Correlation Between Blackrock Alternative and Aqr Style
Can any of the company-specific risk be diversified away by investing in both Blackrock Alternative and Aqr Style at the same time? Although using a correlation coefficient on its own may not help to predict future stock returns, this module helps to understand the diversifiable risk of combining Blackrock Alternative and Aqr Style into the same portfolio, which is an essential part of the fundamental portfolio management process.
By analyzing existing cross correlation between Blackrock Alternative Capital and Aqr Style Premia, you can compare the effects of market volatilities on Blackrock Alternative and Aqr Style and check how they will diversify away market risk if combined in the same portfolio for a given time horizon. You can also utilize pair trading strategies of matching a long position in Blackrock Alternative with a short position of Aqr Style. Check out your portfolio center. Please also check ongoing floating volatility patterns of Blackrock Alternative and Aqr Style.
Diversification Opportunities for Blackrock Alternative and Aqr Style
-0.29 | Correlation Coefficient |
Very good diversification
The 3 months correlation between Blackrock and Aqr is -0.29. Overlapping area represents the amount of risk that can be diversified away by holding Blackrock Alternative Capital and Aqr Style Premia in the same portfolio, assuming nothing else is changed. The correlation between historical prices or returns on Aqr Style Premia and Blackrock Alternative is a relative statistical measure of the degree to which these equity instruments tend to move together. The correlation coefficient measures the extent to which returns on Blackrock Alternative Capital are associated (or correlated) with Aqr Style. Values of the correlation coefficient range from -1 to +1, where. The correlation of zero (0) is possible when the price movement of Aqr Style Premia has no effect on the direction of Blackrock Alternative i.e., Blackrock Alternative and Aqr Style go up and down completely randomly.
Pair Corralation between Blackrock Alternative and Aqr Style
Assuming the 90 days horizon Blackrock Alternative Capital is expected to generate 0.37 times more return on investment than Aqr Style. However, Blackrock Alternative Capital is 2.68 times less risky than Aqr Style. It trades about 0.06 of its potential returns per unit of risk. Aqr Style Premia is currently generating about -0.02 per unit of risk. If you would invest 1,058 in Blackrock Alternative Capital on September 2, 2024 and sell it today you would earn a total of 9.00 from holding Blackrock Alternative Capital or generate 0.85% return on investment over 90 days.
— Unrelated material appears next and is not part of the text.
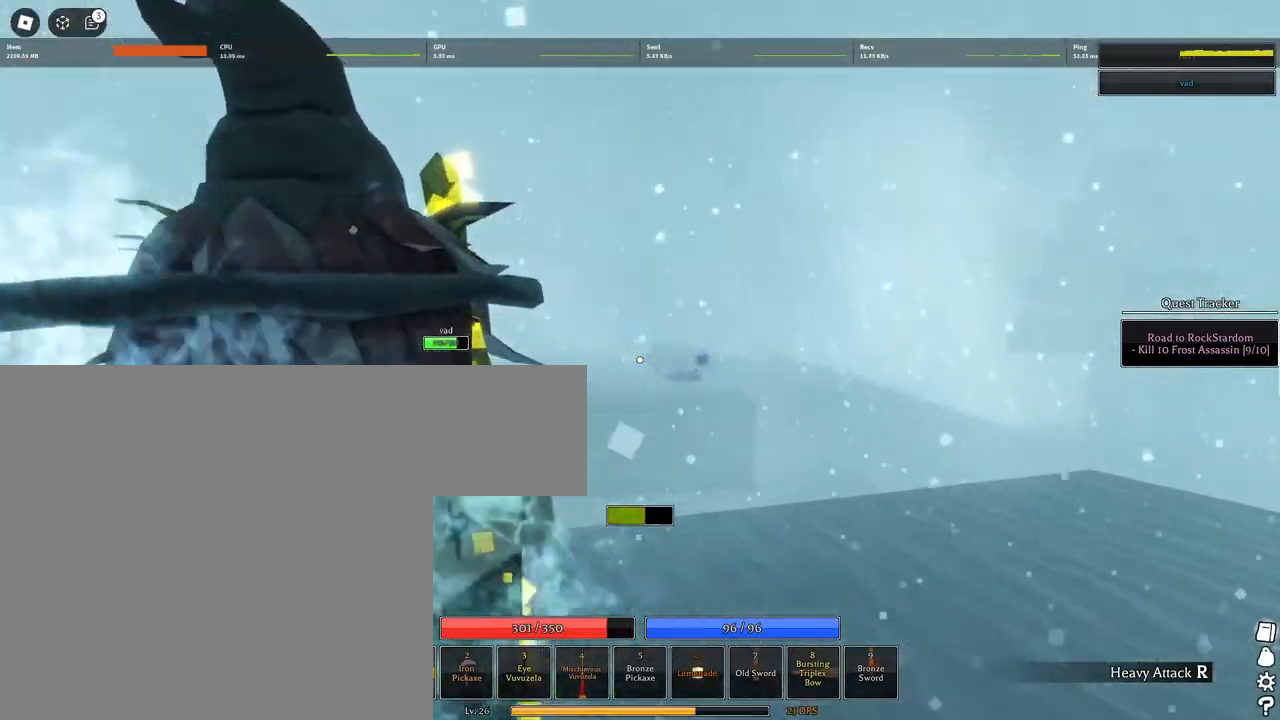
{"keys": ["d", "w"], "mouse": ["left"], "events": []}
Time Period | 3 Months [change] |
Direction | Moves Against |
Strength | Insignificant |
Accuracy | 100.0% |
Values | Daily Returns |
Blackrock Alternative Capital vs. Aqr Style Premia
Performance |
Timeline |
Blackrock Alternative |
Aqr Style Premia |
Blackrock Alternative and Aqr Style Volatility Contrast
Predicted Return Density |
Returns |
Pair Trading with Blackrock Alternative and Aqr Style
The main advantage of trading using opposite Blackrock Alternative and Aqr Style positions is that it hedges away some unsystematic risk. Because of two separate transactions, even if Blackrock Alternative position performs unexpectedly, Aqr Style can make up some of the losses. Pair trading also minimizes risk from directional movements in the market. For example, if an entire industry or sector drops because of unexpected headlines, the short position in Aqr Style will offset losses from the drop in Aqr Style's long position.Blackrock Alternative vs. Blckrk Lc Cr | Blackrock Alternative vs. Calamos Market Neutral | Blackrock Alternative vs. Pimco Trends Managed | Blackrock Alternative vs. Blackrock Global Long |
Aqr Style vs. John Hancock Financial | Aqr Style vs. Mesirow Financial Small | Aqr Style vs. Goldman Sachs Financial | Aqr Style vs. Davis Financial Fund |
Check out your portfolio center.Note that this page's information should be used as a complementary analysis to find the right mix of equity instruments to add to your existing portfolios or create a brand new portfolio. You can also try the Portfolio Volatility module to check portfolio volatility and analyze historical return density to properly model market risk.